Locate every line in the data below that contains the string "planeOp", treating uppercase and lowercase as different, and copy each of those lines.

## Exercise inputs

= = = = = = =

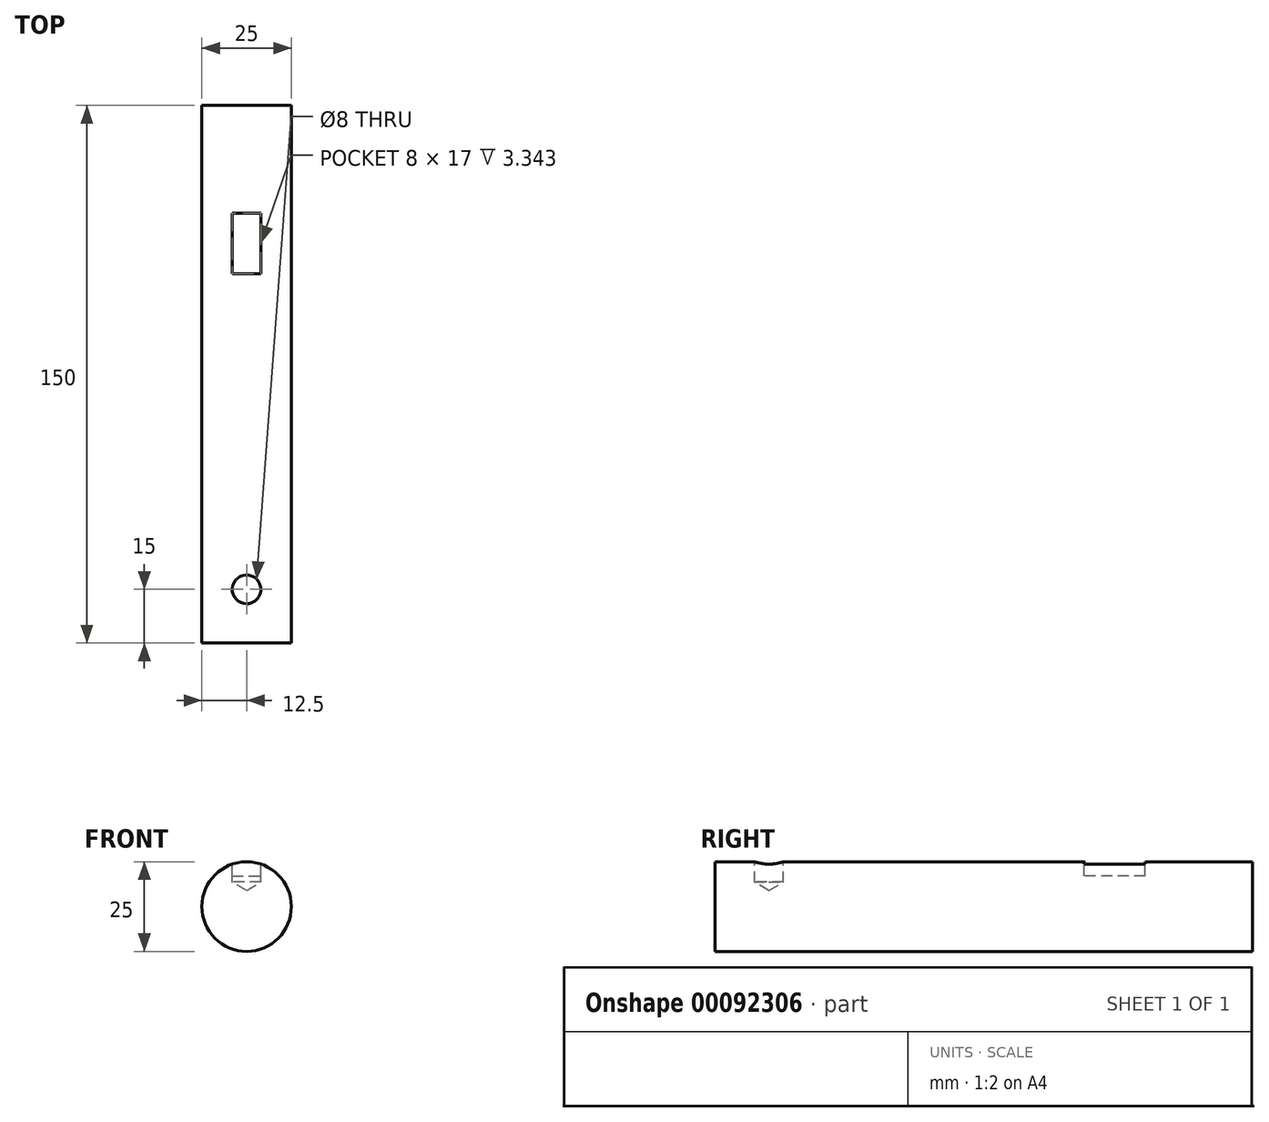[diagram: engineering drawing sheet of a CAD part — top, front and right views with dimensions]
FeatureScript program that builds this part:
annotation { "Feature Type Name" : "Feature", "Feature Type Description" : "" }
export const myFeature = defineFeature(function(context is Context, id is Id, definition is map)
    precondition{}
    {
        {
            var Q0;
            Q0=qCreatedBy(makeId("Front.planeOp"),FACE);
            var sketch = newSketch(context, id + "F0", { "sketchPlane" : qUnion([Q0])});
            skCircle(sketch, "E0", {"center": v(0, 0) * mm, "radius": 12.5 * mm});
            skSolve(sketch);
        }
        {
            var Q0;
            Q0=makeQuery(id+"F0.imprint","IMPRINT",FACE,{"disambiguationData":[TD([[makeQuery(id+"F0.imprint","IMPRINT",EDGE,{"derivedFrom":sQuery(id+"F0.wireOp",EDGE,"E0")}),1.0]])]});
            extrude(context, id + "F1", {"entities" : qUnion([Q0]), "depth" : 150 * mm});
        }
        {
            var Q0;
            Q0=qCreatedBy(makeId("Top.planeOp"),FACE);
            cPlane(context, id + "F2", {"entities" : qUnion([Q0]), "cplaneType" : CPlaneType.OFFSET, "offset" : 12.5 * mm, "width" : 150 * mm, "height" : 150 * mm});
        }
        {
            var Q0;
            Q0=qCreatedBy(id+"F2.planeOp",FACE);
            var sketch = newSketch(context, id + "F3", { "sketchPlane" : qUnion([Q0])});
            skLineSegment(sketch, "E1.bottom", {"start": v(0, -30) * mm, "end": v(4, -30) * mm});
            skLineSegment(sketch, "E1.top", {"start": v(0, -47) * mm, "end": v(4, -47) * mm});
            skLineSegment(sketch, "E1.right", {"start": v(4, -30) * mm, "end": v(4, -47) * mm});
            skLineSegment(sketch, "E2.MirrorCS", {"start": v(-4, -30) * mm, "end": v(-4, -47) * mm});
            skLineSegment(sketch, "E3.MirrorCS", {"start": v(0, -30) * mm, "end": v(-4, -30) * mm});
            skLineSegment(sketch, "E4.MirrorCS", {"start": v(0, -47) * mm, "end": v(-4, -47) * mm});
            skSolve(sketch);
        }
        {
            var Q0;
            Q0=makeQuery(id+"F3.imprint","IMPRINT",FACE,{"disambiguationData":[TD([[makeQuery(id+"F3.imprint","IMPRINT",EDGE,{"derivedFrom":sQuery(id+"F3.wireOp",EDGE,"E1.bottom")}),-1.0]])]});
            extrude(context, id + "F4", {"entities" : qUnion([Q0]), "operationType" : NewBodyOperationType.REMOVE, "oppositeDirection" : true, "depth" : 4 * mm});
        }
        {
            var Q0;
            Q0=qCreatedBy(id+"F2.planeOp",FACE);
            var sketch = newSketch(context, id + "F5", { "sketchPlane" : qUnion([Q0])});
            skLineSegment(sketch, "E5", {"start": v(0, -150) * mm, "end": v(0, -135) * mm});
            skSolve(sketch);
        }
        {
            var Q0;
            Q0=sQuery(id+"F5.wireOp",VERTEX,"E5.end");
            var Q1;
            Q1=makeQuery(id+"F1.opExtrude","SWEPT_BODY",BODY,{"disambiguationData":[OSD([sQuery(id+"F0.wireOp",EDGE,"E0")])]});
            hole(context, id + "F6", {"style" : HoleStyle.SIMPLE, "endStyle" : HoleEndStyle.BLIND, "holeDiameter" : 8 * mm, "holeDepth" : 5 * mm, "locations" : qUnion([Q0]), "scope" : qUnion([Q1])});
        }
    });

= = = = = = =

## Exercise answer
            Q0=qCreatedBy(makeId("Front.planeOp"),FACE);
            Q0=qCreatedBy(makeId("Top.planeOp"),FACE);
            Q0=qCreatedBy(id+"F2.planeOp",FACE);
            Q0=qCreatedBy(id+"F2.planeOp",FACE);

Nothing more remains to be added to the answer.